Hey, Cloud, I like that. Much better than "Heinlein Street". Farnham's Freehold would make a great name, too; I think the only concern would be some people objecting to some of the things in the book (assuming they ever read the thing!) But Robert Heinlein Drive ... that's a very good play on words, too. Definitely worth thinking about....


----------



## Cloud (Dec 1, 2006)

(smacks head) Glory Road. of course! 

But--we have one in El Paso, and it refers to the events in the movie, Glory Road, about the basketball thing.  So now it has another connotation, and people would be thinking Don Haskins, not Heinlein.  

so--Robert Heinlein Drive.  er . . . what play on words?


----------



## j d worthington (Dec 1, 2006)

Cloud said:


> so--Robert Heinlein Drive. er . . . what play on words?


 
Thinking of his versions of the FTL drive, etc.

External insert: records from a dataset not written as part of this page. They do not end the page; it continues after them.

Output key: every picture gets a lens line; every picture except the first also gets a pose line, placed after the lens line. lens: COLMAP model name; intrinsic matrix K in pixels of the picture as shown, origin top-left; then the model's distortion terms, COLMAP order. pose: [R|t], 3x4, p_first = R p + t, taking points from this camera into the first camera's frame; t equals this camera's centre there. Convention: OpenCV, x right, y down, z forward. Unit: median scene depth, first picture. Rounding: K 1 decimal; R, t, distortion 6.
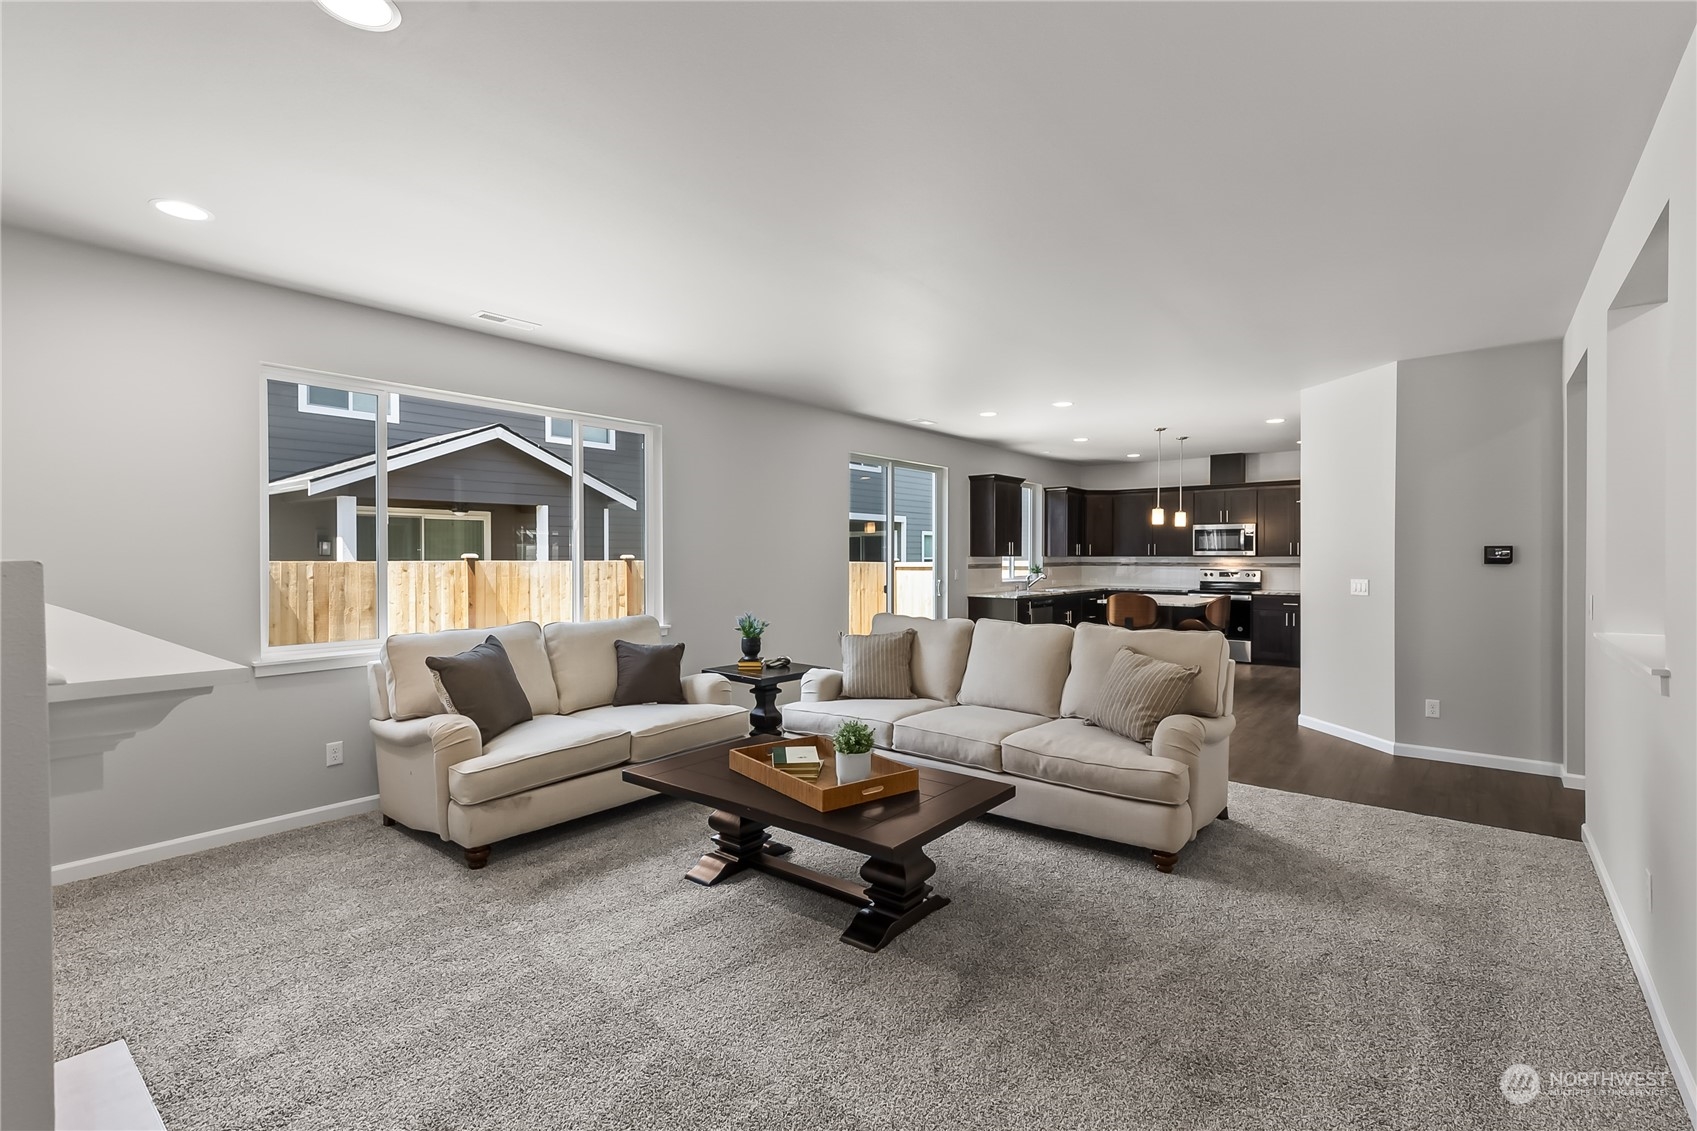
lens RADIAL K [[768.2, 0, 837.5], [0, 768.2, 567.9], [0, 0, 1]] dist [0.004089, -0.000741]
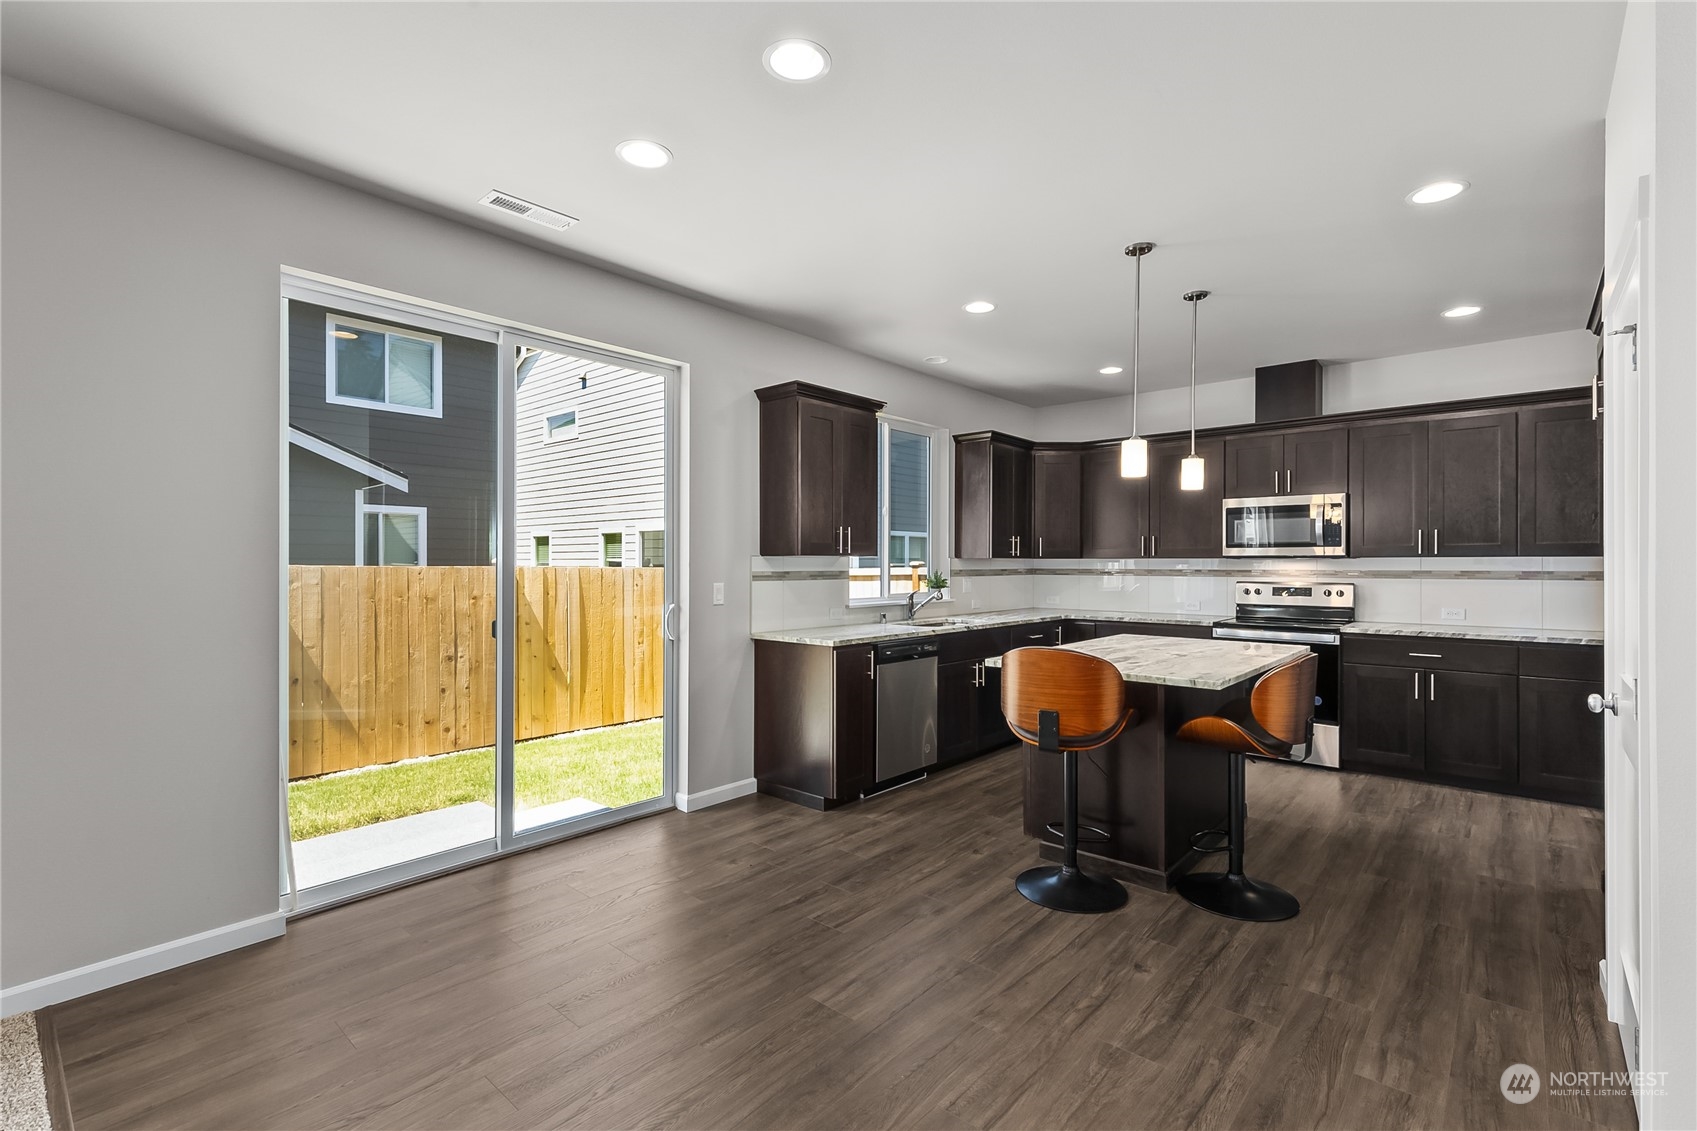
lens RADIAL K [[768.2, 0, 849.7], [0, 768.2, 568.0], [0, 0, 1]] dist [0.004089, -0.000741]
pose [[0.999695, 0.001613, -0.024654, 0.216760], [-0.001859, 0.999949, -0.009954, -0.001948], [0.024636, 0.009996, 0.999646, 0.459803]]
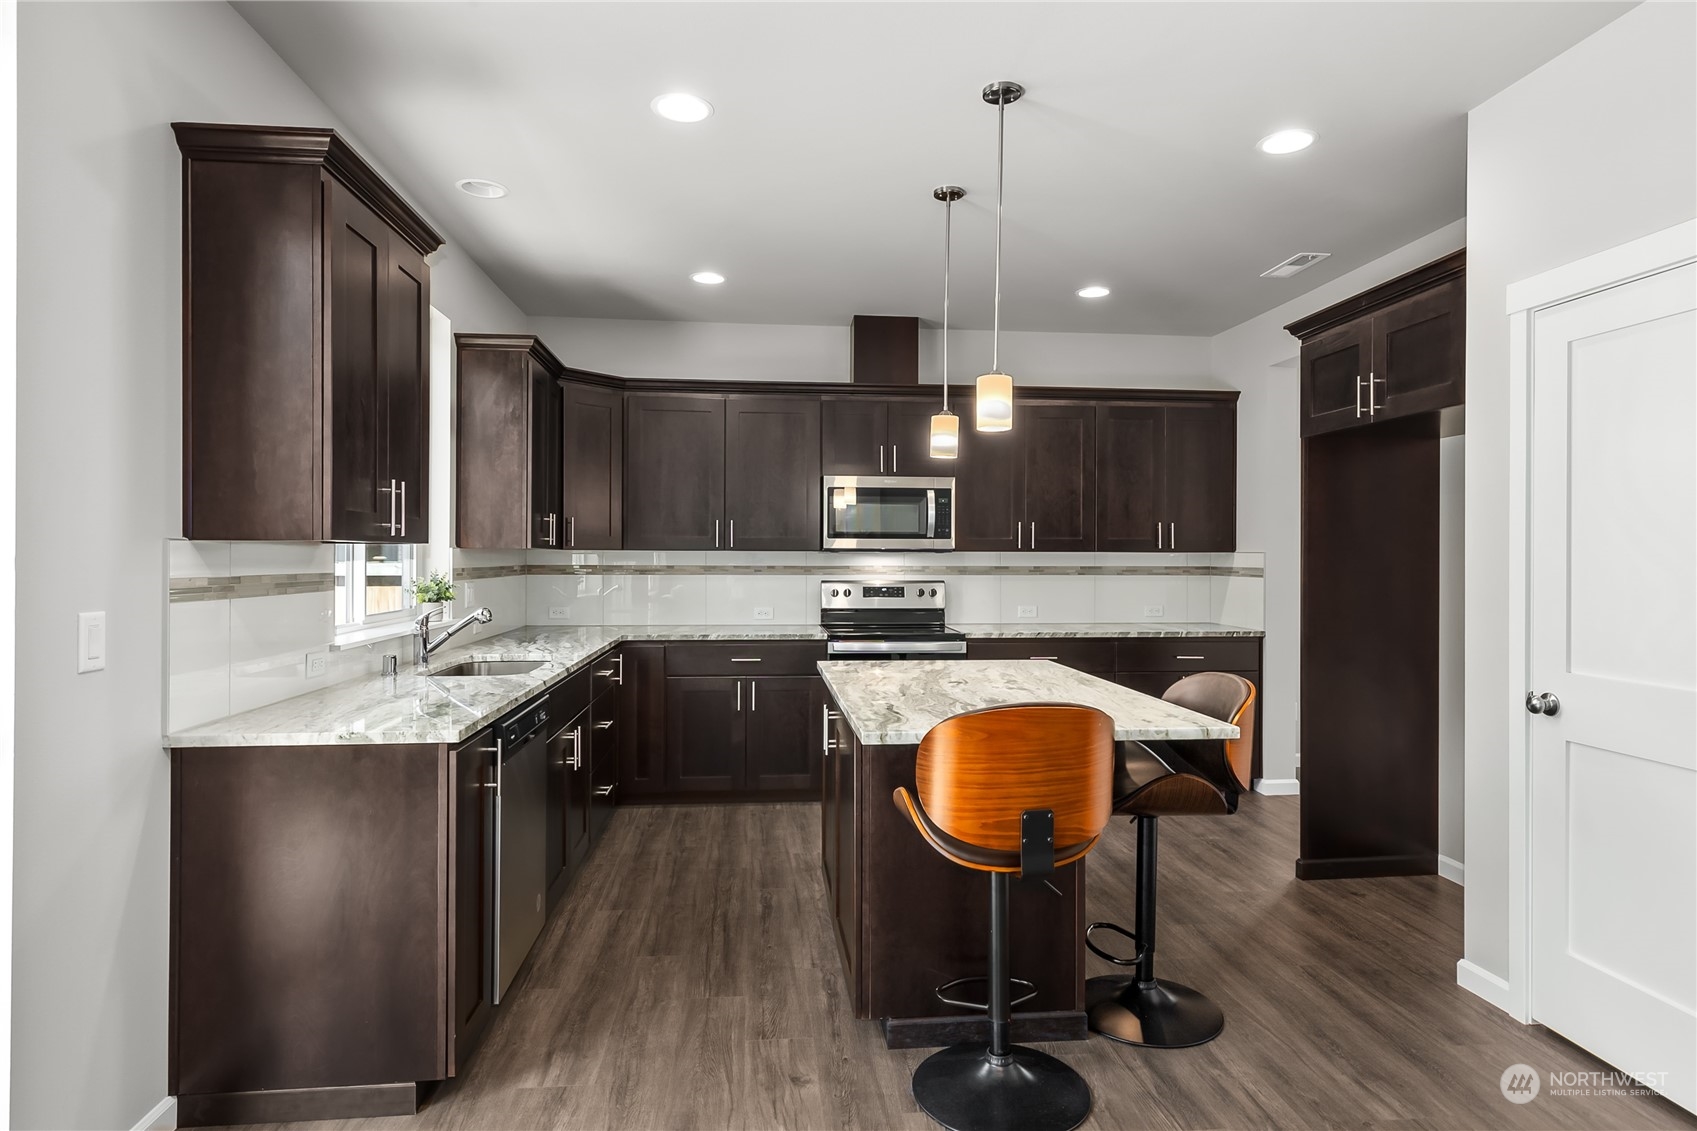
lens RADIAL K [[949.5, 0, 859.8], [0, 949.5, 561.4], [0, 0, 1]] dist [0.008170, -0.000089]
pose [[0.694391, -0.000076, 0.719598, 0.105493], [0.007823, 0.999942, -0.007444, -0.005239], [-0.719556, 0.010798, 0.694351, 0.631708]]
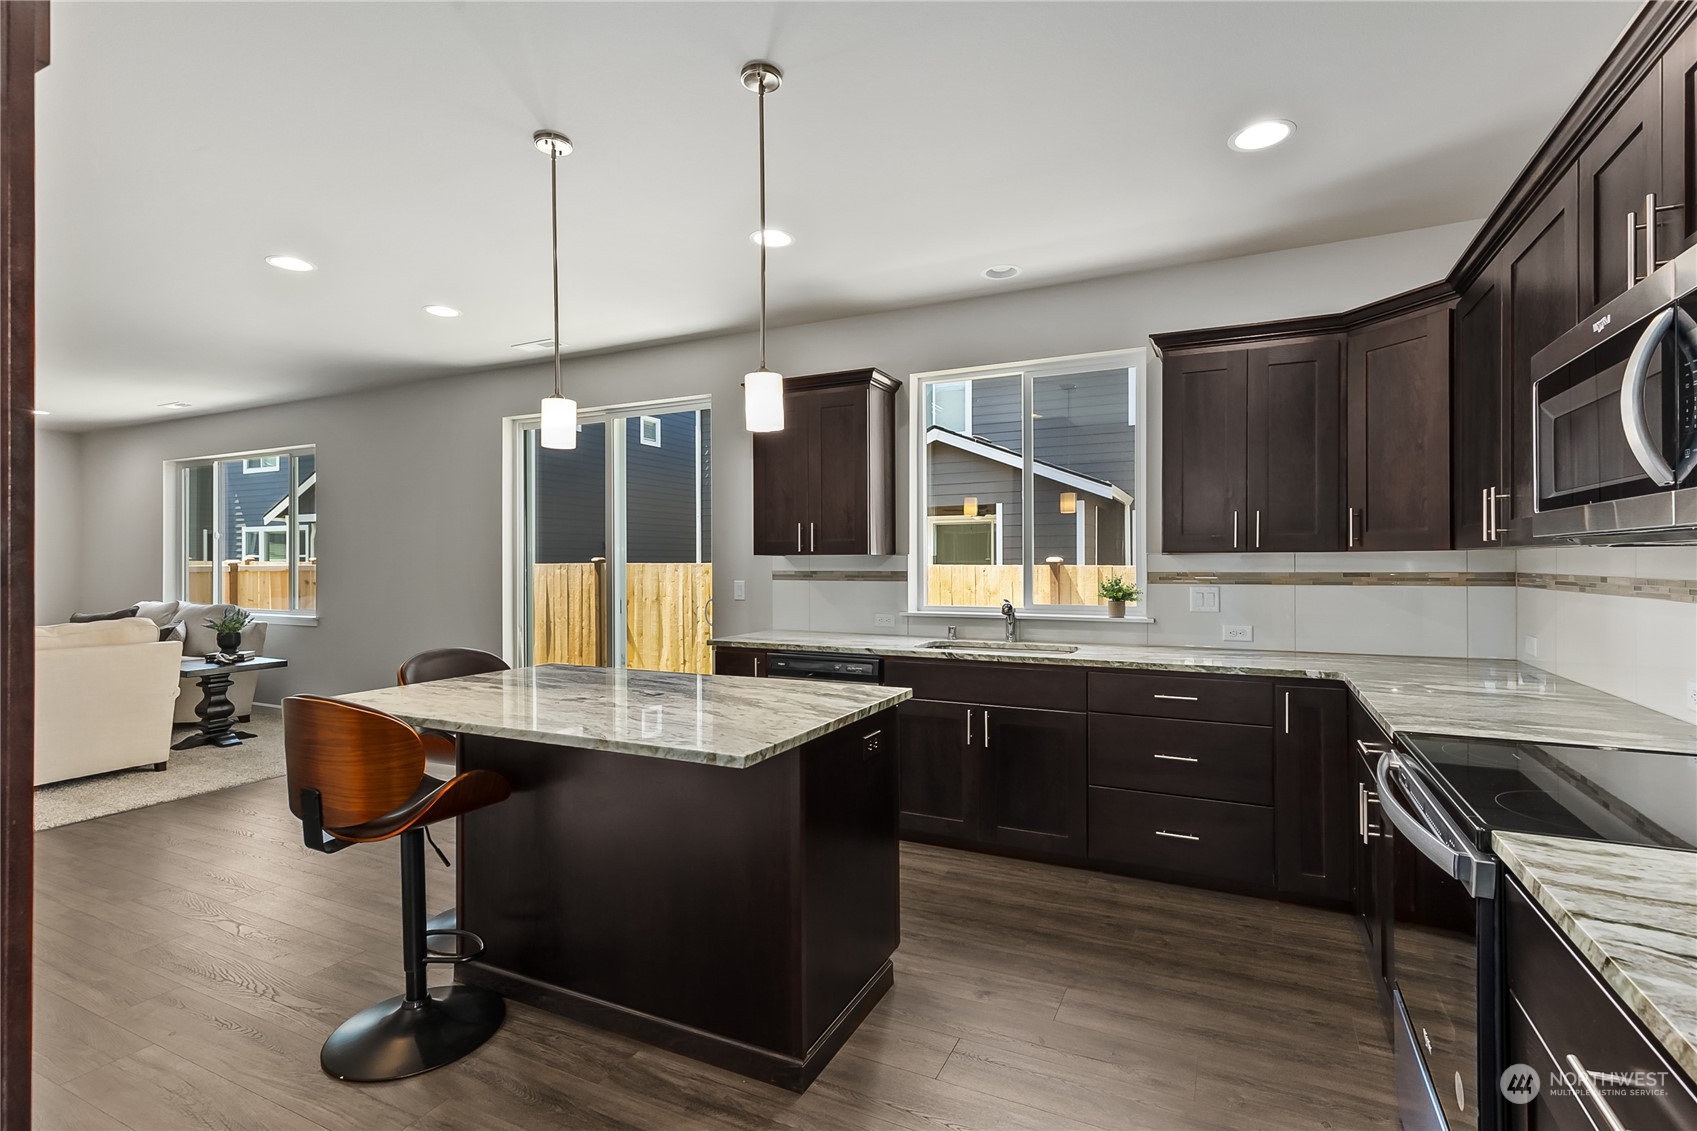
lens RADIAL K [[768.2, 0, 875.5], [0, 768.2, 565.1], [0, 0, 1]] dist [0.004089, -0.000741]
pose [[0.274080, 0.003487, -0.961701, 0.597544], [-0.015091, 0.999886, -0.000675, -0.007919], [0.961588, 0.014698, 0.274102, 0.823959]]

Delvo: That's a nice list. However, you might shift categories on a couple of things, as To Sail Beyond the Sunset, Stranger in a Strange Land, and Friday are all novels.....


----------



## Cloud (Dec 1, 2006)

oh! der . . . 

Strange Land is a pretty cool name for a street. Hey! I'm a stranger . . . yuk yuk yuk!


----------



## SpaceShip (Dec 1, 2006)

Nothing to do with anything like Heinlein but I do love

LETSBY AVENUE


----------



## Finnien (Dec 3, 2006)

It turns out that two things have changed.

First, I get to name every street in the subdivision... ten to twelve, total.  One or two will have to be dedicated to the mayor or town fathers, but the rest are going to be sci-fi tribute names.

Second, I can submit a list to the approval agency (which turns out to be 911, they get to choose what's acceptable, pronounceable, and appropriate, apparently) with as many potential names as  I want.  They'll cross out the inappropriate or overly difficult ones, and the rest I can pick from for my streets.

So I'll take all the suggestions I can get. =)  I'd especially like to dedicate one to Jim Baen, if anyone has suggestions in that regard.


----------



## Cloud (Dec 3, 2006)

Baen Boulevard.


----------



## Locksmith (Dec 3, 2006)

Slightly off-topic here, but I used to live on Churchill Road, which was both patriotic and was the road which led up to a church on top of a hill (although it was spelt like the cigar chuffing PM).


----------



## Pyan (Dec 3, 2006)

How about *Robert Jordan Road* - very long, and difficult to see any end.


----------



## Cloud (Dec 3, 2006)

LOL @ Pyanfaruk.

Privet Drive. Smallville Lane.


----------